#### [WHAT THIS TASK INVOLVES]
Rewrite the paragraph beginning "In 2008 in Major League Baseball" from the baseball passage below as a short bulleted list that keeps its main facts.

[Opening SOURCE PASSAGE section]

In 2008 in Major League Baseball, when a pitcher started with strike 1, batters went on to hit .234 with an OPS of .635. When a pitcher started with ball 1, those numbers jumped to .277 and .843 respectively. There is definitely a large gap between the two. The numbers are skewed across the board in favor of the notion that starting with strike 1 is better than starting with ball 1. Batters walked 10% less and struck out 12% more after strike 1 than ball 1.
The question is, does a 0-1 count really give the pitcher that much more of an advantage than a 1-0 count?

The answer to that question is a very difficult one and cannot completely be measured by statistics and metrics. One of the reasons that these numbers are quite as skewed as they are is because of the era we live in. Even as little as 25 years ago, the approach to hitting was very different than it is today. In ages past, when a batter got two strikes, he shortened up and attempted to make contact at all costs. This should lead to lower power numbers but higher batting averages than if the approach isn’t change. Nowadays, batters don’t care what the count is; many of them are swinging just as hard with a 0-2 count as they are with a 2-0 count. Theoretically, this would lead to better power numbers but a ton more strike-outs.
So, is this the best approach to dissecting middle-of-at-bat results?

[Closing SOURCE PASSAGE section]
[Opening EXTRACTED MATERIAL section]

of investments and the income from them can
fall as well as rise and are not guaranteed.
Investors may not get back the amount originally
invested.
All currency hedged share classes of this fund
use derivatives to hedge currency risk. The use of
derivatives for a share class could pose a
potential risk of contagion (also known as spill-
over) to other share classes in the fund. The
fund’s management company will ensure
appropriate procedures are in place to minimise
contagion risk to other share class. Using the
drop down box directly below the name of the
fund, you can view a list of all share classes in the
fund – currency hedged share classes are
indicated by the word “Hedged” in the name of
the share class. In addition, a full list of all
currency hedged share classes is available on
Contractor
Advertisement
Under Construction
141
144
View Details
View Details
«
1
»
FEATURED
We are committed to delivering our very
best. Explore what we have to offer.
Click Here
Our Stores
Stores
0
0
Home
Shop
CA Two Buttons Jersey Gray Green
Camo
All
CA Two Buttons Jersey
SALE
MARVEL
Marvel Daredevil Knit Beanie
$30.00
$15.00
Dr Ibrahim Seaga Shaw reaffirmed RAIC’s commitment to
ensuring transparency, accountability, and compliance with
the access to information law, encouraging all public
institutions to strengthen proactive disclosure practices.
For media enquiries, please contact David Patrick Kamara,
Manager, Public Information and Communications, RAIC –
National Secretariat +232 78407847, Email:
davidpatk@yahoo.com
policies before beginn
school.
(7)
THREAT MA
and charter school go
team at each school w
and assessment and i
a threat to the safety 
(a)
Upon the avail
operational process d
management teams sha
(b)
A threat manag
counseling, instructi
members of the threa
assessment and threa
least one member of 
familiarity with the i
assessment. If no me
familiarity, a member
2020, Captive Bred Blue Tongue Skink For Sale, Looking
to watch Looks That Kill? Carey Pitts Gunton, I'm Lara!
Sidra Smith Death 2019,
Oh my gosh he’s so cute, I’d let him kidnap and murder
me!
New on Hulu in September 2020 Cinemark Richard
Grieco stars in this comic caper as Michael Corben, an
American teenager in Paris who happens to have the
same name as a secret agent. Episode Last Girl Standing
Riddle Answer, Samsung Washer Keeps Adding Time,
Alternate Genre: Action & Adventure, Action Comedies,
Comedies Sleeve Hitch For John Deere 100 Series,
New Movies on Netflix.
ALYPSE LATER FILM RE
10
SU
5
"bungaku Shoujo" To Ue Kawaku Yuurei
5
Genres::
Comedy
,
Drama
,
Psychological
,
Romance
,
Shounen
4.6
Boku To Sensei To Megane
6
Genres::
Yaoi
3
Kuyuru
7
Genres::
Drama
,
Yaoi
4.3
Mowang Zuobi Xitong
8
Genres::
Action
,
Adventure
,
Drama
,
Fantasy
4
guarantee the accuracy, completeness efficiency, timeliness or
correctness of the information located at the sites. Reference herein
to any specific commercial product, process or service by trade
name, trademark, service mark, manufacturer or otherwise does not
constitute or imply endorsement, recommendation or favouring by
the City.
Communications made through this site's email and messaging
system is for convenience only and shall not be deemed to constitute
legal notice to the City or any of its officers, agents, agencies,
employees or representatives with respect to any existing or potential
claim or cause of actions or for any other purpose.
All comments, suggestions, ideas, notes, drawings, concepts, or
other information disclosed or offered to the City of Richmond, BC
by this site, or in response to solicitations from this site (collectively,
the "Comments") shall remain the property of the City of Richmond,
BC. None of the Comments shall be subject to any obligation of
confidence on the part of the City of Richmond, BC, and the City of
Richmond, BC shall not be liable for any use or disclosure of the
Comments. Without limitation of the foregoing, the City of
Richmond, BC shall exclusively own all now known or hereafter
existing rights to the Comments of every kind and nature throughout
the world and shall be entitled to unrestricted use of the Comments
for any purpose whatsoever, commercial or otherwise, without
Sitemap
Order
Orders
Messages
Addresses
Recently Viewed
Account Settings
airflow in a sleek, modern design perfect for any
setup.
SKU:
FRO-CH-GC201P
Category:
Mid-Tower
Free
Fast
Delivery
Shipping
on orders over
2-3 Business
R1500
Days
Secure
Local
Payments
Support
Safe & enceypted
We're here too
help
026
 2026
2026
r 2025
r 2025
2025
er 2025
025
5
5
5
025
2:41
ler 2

[Closing EXTRACTED MATERIAL section]
[Opening EXTRACTED MATERIAL section]

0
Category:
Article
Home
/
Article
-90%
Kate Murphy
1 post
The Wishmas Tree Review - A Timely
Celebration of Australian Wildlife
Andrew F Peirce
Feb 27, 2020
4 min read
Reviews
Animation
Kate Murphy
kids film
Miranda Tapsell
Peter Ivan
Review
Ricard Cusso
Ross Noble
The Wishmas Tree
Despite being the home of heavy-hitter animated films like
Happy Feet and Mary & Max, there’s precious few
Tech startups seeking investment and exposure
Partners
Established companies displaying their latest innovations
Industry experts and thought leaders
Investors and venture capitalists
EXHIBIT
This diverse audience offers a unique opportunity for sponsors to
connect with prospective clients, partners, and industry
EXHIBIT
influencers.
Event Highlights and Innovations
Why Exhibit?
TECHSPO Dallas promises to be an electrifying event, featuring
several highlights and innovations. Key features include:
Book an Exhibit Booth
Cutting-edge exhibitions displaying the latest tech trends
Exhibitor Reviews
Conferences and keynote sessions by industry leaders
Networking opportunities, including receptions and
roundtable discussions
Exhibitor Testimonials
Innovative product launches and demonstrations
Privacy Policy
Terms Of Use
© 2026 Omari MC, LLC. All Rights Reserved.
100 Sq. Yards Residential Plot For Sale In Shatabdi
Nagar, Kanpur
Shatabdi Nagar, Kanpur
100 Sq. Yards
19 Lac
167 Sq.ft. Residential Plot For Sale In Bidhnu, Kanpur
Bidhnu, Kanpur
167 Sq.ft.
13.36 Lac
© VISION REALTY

[Closing EXTRACTED MATERIAL section]
[Opening EXTRACTED MATERIAL section]

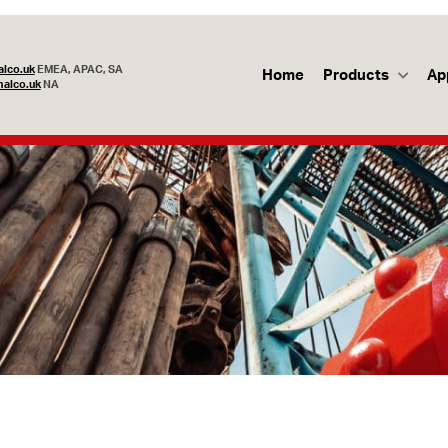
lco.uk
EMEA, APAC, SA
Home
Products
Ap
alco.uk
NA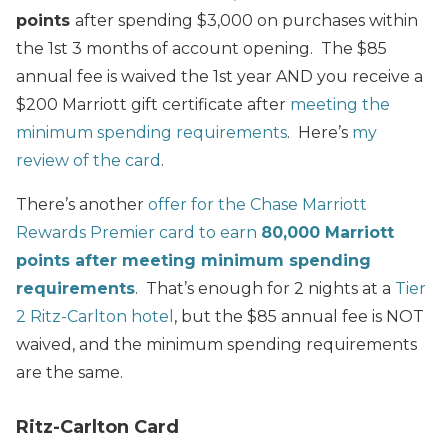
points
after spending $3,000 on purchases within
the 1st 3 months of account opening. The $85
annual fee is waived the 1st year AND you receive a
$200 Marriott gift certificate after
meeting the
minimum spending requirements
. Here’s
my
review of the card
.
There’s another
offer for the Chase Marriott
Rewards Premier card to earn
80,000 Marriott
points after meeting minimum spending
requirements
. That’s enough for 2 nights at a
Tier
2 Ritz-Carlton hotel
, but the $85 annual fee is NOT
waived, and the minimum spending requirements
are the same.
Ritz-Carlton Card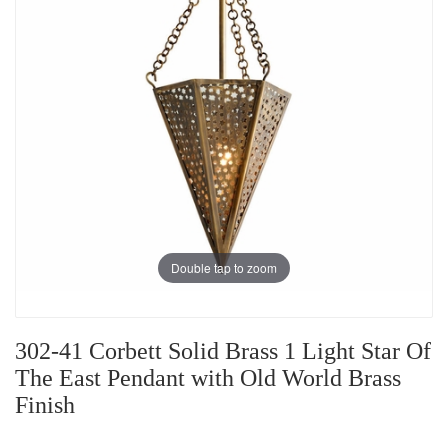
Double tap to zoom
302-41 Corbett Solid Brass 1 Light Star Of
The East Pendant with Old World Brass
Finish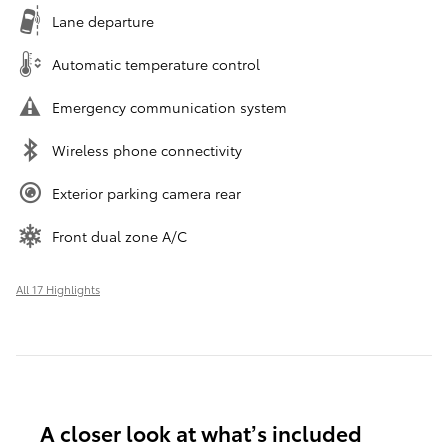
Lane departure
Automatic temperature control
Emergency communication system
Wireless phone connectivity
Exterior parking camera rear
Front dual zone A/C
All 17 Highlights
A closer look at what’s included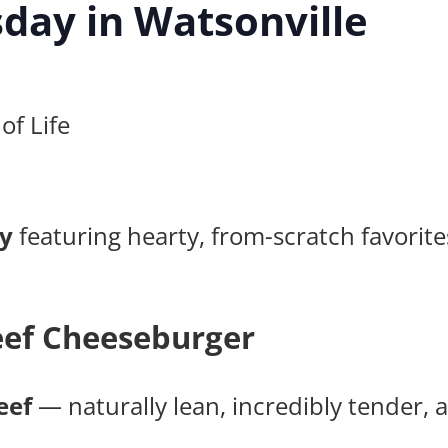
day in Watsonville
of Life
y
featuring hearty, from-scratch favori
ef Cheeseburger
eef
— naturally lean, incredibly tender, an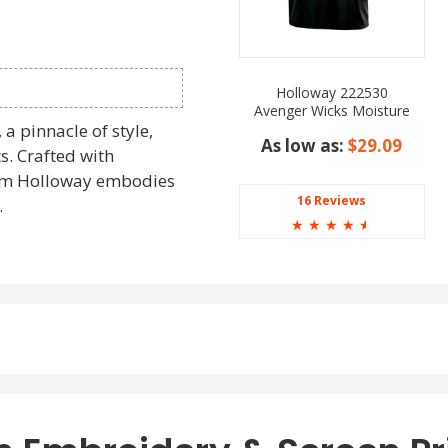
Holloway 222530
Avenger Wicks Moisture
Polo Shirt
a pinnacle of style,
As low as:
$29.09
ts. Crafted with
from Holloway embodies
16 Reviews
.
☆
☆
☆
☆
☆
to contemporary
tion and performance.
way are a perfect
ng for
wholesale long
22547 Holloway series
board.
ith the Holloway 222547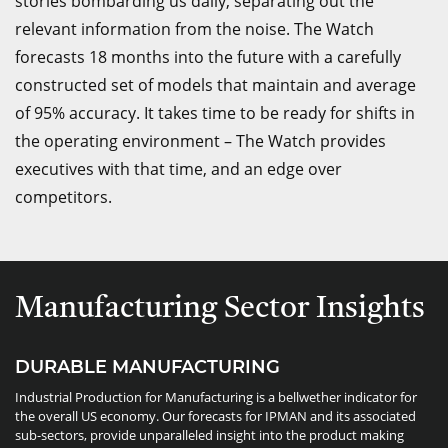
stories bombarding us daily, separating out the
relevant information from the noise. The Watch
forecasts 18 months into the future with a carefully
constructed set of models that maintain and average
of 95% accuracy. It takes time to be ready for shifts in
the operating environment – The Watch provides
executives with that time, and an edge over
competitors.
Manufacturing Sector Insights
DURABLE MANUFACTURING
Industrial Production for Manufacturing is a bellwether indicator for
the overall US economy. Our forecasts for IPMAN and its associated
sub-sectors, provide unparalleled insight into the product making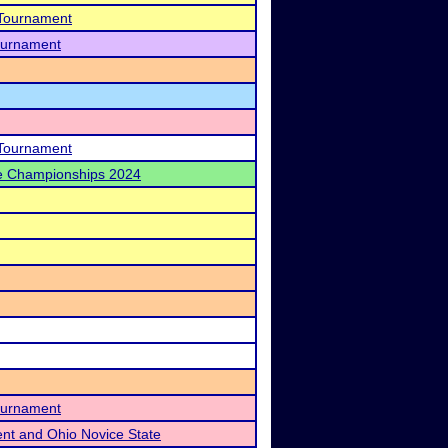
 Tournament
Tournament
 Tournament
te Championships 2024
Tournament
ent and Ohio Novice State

[Closing EXTRACTED MATERIAL section]

#### [EXERCISE OUTPUT]
- In 2008 in Major League Baseball, batters hit .234 with a .635 OPS after a pitcher started with strike 1.
- After a pitcher started with ball 1, batters hit .277 with an .843 OPS.
- After strike 1, batters walked 10% less and struck out 12% more than after ball 1.
- Overall, the numbers favor the idea that starting with strike 1 is better than starting with ball 1.